Set down the data below without change, skipping the pictures it holds.

## [Dataset excerpt]
---------------
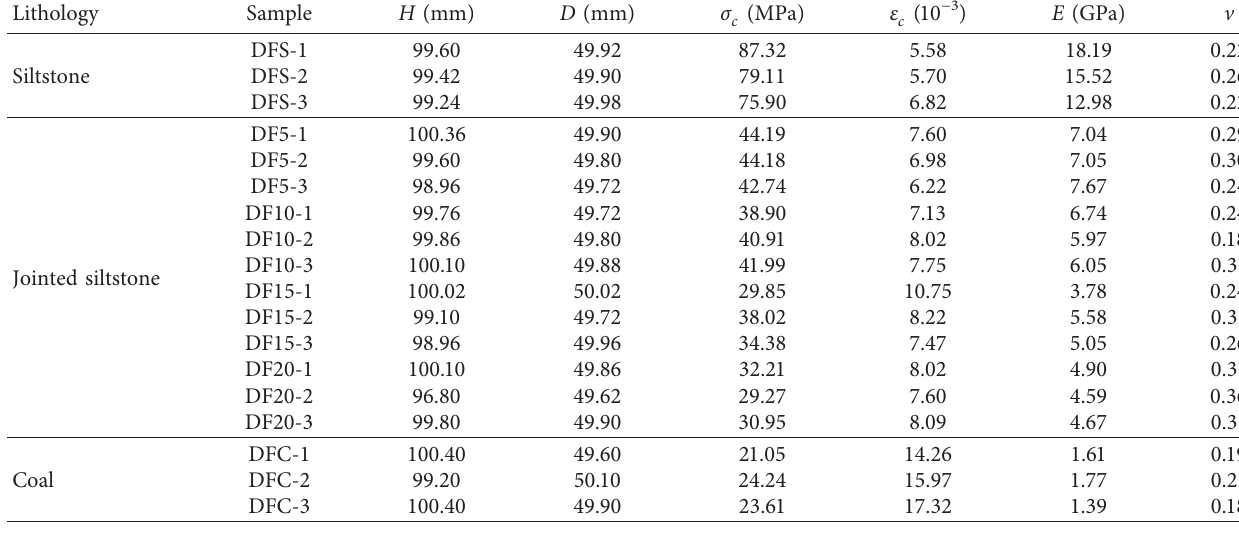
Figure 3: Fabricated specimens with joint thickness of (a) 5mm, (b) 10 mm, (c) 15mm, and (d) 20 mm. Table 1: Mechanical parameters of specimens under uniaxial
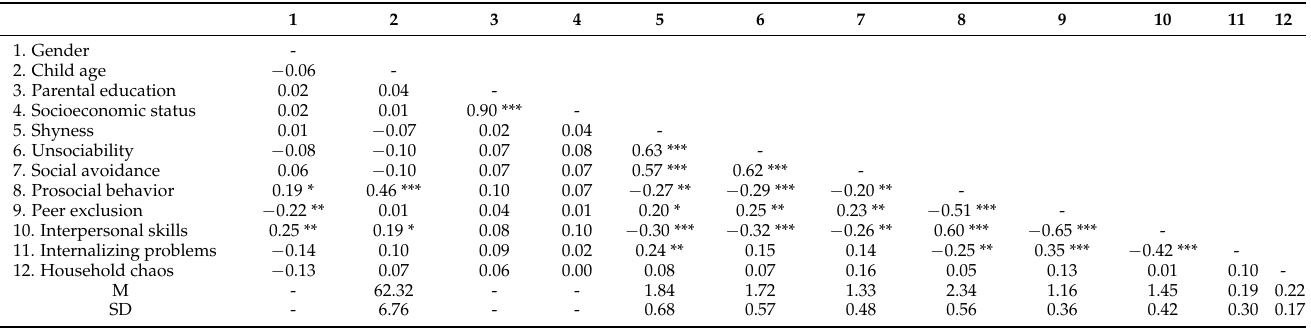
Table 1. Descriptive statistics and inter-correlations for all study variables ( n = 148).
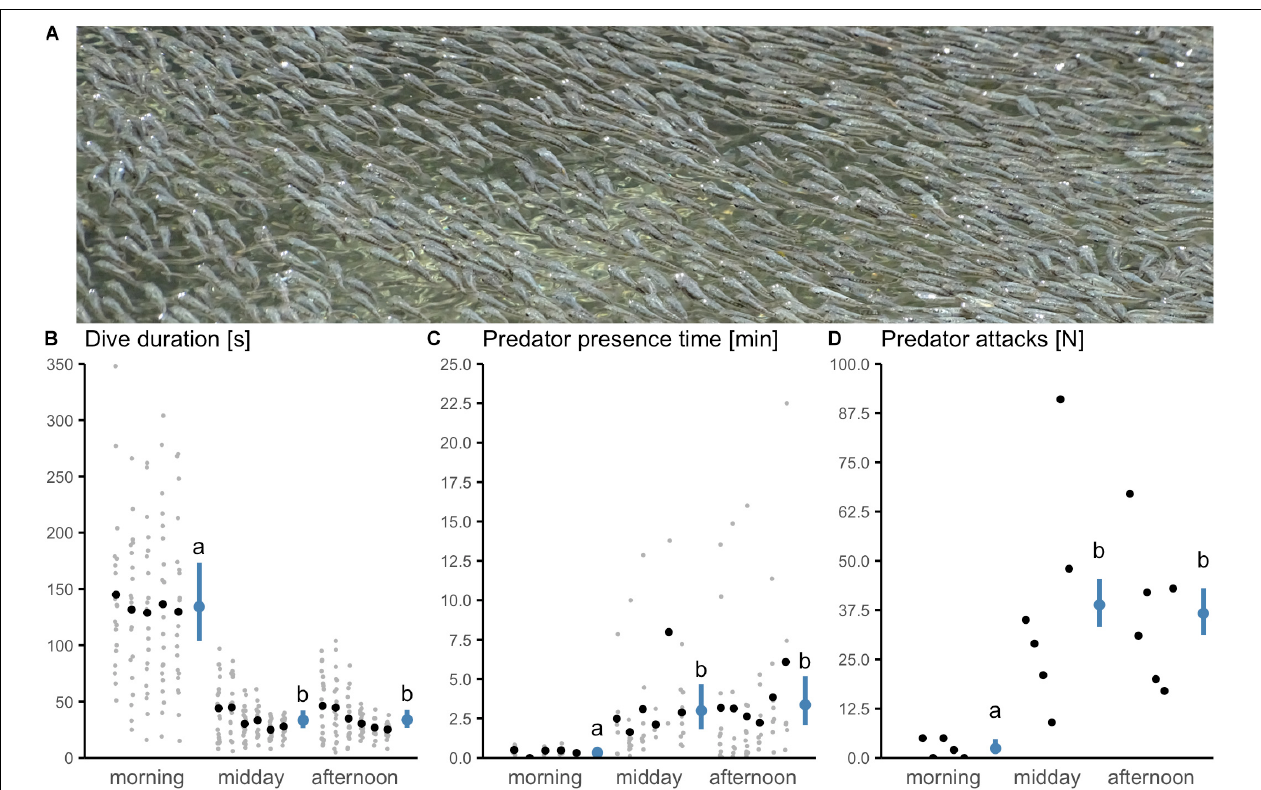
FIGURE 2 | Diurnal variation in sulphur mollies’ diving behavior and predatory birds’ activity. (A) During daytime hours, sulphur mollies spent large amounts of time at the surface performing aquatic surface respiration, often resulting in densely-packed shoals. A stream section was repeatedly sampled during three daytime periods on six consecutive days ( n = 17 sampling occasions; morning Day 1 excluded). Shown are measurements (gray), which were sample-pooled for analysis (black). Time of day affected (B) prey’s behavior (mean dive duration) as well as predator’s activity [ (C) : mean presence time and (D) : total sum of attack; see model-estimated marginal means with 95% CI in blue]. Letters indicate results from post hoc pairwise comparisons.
---------------
## [Exercise answer]
Figure 3: Fabricated specimens with joint thickness of (a) 5mm, (b) 10 mm, (c) 15mm, and (d) 20 mm. Table 1: Mechanical parameters of specimens under uniaxial
Table 1. Descriptive statistics and inter-correlations for all study variables ( n = 148).
FIGURE 2 | Diurnal variation in sulphur mollies’ diving behavior and predatory birds’ activity. (A) During daytime hours, sulphur mollies spent large amounts of time at the surface performing aquatic surface respiration, often resulting in densely-packed shoals. A stream section was repeatedly sampled during three daytime periods on six consecutive days ( n = 17 sampling occasions; morning Day 1 excluded). Shown are measurements (gray), which were sample-pooled for analysis (black). Time of day affected (B) prey’s behavior (mean dive duration) as well as predator’s activity [ (C) : mean presence time and (D) : total sum of attack; see model-estimated marginal means with 95% CI in blue]. Letters indicate results from post hoc pairwise comparisons.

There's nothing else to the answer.